“In the temple of science are many mansions,” remarked Albert Einstein a century ago, yet in his wildest fantasies it is doubtful that he could have imagined how Louis Kahn’s Salk Institute would monumentalize his metaphor. Perhaps the most globally renowned laboratory architecture of our time, the Salk Institute (1965) marked a pinnacle in the career of Kahn. Synthesizing his experiences as an architect studying Kahn’s work, Jeffry Kieffer explores the genesis and growth of the La Jolla, California, landmark. The tale he tells illuminates design issues extending beyond this masterwork and makes this study compelling reading for more than followers of Kahn.
Rather than limiting his focus to the Salk Institute, Kieffer analyzes several Kahn projects before it (e.g., the Trenton Bath House, 1959) and after (such as the National Assembly building in Dhaka, Bangladesh, 1962–83). Additional chapters clarify Kahn’s fascination with utopianism, spiritual mysticism, and transcendental philosophy. The appendices include a transcript of a 1984 lecture by Jonas Salk hinting at a future addition to Kahn’s architecture, and a variety of letters by a who’s who of major American architects protesting the East Building Annex, supported by Salk and completed in 1995 by Anshen + Allen.
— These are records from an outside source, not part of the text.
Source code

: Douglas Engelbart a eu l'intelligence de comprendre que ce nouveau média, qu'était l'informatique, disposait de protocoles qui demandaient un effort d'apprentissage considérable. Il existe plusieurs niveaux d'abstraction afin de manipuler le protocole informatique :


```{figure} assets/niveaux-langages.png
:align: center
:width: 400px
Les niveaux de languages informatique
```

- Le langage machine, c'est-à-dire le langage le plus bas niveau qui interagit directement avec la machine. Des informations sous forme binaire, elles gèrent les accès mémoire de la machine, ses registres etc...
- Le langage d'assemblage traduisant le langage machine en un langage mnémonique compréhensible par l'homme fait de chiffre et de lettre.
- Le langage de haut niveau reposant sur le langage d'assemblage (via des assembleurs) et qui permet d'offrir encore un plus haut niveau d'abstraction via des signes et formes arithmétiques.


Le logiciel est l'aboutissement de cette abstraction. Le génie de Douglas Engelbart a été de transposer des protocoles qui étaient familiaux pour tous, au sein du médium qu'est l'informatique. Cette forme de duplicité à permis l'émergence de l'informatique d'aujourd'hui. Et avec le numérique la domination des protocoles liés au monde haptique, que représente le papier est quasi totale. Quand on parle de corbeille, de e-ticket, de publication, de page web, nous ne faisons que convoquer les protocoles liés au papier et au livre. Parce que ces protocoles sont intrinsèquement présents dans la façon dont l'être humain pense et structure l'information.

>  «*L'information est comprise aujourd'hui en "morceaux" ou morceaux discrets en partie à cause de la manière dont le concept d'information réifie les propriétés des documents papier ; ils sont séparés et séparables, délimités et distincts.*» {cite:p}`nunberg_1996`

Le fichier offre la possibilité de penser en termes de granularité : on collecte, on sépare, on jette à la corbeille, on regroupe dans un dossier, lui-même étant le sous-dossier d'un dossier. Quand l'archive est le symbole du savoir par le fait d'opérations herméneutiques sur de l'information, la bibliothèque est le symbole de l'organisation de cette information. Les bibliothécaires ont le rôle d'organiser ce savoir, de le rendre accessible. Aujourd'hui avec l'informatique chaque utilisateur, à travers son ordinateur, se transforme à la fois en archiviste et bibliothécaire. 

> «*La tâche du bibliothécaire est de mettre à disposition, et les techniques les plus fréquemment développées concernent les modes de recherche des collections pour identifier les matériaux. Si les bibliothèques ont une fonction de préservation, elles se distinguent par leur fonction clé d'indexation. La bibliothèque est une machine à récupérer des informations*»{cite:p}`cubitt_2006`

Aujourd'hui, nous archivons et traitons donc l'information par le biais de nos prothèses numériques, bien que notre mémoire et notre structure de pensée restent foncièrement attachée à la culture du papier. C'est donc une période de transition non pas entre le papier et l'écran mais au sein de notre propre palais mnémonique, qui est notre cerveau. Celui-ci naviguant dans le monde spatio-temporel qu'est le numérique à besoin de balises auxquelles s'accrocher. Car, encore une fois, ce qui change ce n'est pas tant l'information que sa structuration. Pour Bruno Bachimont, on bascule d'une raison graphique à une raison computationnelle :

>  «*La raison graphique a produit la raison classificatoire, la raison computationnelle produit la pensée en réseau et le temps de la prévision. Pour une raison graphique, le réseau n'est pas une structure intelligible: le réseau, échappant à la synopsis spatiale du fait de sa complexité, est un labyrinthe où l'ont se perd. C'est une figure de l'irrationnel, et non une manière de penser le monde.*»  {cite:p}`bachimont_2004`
A book this ambitious could have been as daunting to approach as its subject, but Kieffer’s awareness of Kahn’s humanity as well as his art keeps it inviting. Particularly valuable is the detailed story of the visionary partnership between Salk and Kahn. So simpatico were client and architect in forging this biology lab, which has attracted premier international researchers, that Kahn credited Salk, the medical researcher who developed the Salk polio vaccine, as codesigner. Kahn and Salk performed an intricate pas de deux of reason and intuition, scientific problem-solving and aesthetic leaps of faith. A spectacular site on the California coast catalyzed the scheme of laboratory buildings as well as meeting and living quarters for scientists. Due to funding limitations, only two rows of parallel lab towers, separated by a travertine courtyard, were completed. In the center of that courtyard, a narrow water channel seemingly empties into the limitless sea and sky beyond. Composed of poured-in-place-concrete towers counterpointed by teak-paneled windows with panoramic views, the Salk Institute balances the air of a monumental ancient temple with the flavor of a contemporary industrial R & D facility. It also represented a midcourse correction for Kahn, whose earlier laboratory project, the Richards Medical Research Building (1961) at the University of Pennsylvania, squeezed scientists into awkward, rigidly configured work and study areas, with poor lighting and climate control. Kieffer underscores how Salk and Kahn paved the way for laboratories marked by open and flexible spaces, a building complex as capable of functional metamorphosis as the biological forms researched there.
By situating the Institute’s design within Kahn’s entire body of work, and by meticulously chronicling the outcome of labyrinthine design decisions that had to keep pace with Salk’s changing demands, Kieffer has presented a rarely seen face of Kahn, as pragmatically flexible as steadfastly poetic.